You can pick up a story for all the wrong reasons and still come away with real value. Or resolve that the world is so full of bad books that their value computes from time saved. Which is some pretty excellent value where I live! Along with newspaper articles I’m not interested in reading, and restaurants and countries I never want to visit, indeed there are days when my every waking minute feels dedicated to this calculus of what is ultimately not worth trying. My son asked me yesterday about the moment in my life I’d most wish to have back. He asks a lot of annoying questions like that. I still haven’t gotten back to him. Because it was almost certainly related to something I missed, or didn’t jump at when I had the chance, and how can you rate what never happened?

I thought about this rediscovering Marie-Louise Gay’s Stella, Fairy of the Forest on our very own bookshelf after a couple of years of only vaguely recalling what was ever so good, or anyway valuable, about it in the first place. Not being much for fairies or princesses or monarchies in general, I must have overcome some mighty preconceptions upon stumbling across this or Stella’s other iterations: Princess of the Sky, or Queen of the Snow, or Star of the Sea – whichever came first I cannot remember. On their glossy, pleasant outsides, these look like a great many other Homeric meditations intended for this age: about not having a party go exactly as you planned it, or not getting the lead in the school play, or classmates saying something mean behind your back, or mommy ordering the wrong color cupcakes.

And yet this ramble through the forest proves finally as quiet and purely observant as anything you are likely to find for your children before they are old enough to start finding books of their own. No tantrums here, and no rescues. Nothing jumping out when you least expect it. The surprises here are mostly of the imagination, as Stella and her younger brother Sam set off attempting to make sense of the this latest natural frontier without a sensible grown-up along to steer them straight. About clouds and sheep and bears (which never appear) and fairies (which maybe do) and other fluttery things:

“Do butterflies eat butter?” asked Sam.

“Yellow butterflies do,” said Stella.

“Then I guess blue butterflies eat pieces of the sky.”

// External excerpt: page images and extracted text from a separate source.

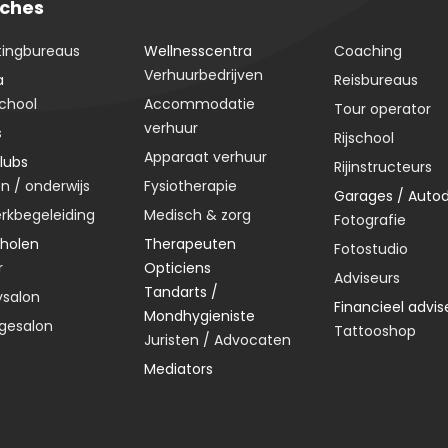
ches
tingbureaus
Wellnesscentra
Coaching
Verhuurbedrijven
a
Reisbureaus
chool
Accommodatie
Tour operator
verhuur
s
Rijschool
Apparaat verhuur
lubs
Rijinstructeurs
n / onderwijs
Fysiotherapie
Garages / Autod
rkbegeleiding
Medisch & zorg
Fotografie
cholen
Therapeuten
Fotostudio
r
Opticiens
Adviseurs
Tandarts /
ysalon
Financieel advis
Mondhygieniste
gesalon
Tattooshop
Juristen / Advocaten
Mediators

This starts across any old meadow, on any old stone wall, in any old forest, indeed it even takes a couple of readings to realize what Gay is probably up to here, the wildlife unhurriedly appearing: birds like wary smiles across the horizon. Then snails, a caterpillar where you may not be looking, mushrooms, frogs and rabbits till the forest is twitching and thrumming with exactly the sort of eventfulness you’re used to blocking out. Maybe this is only a hollow-eyed urbanite rhapsodizing, but I swear there are times when I’m sick of my reflection staring back at me from every commercial surface and passing face. What I do not know about fairies could fill several bookshelves, but chances are if I were ever to meet a fairy in the forest, at least it would not know me back.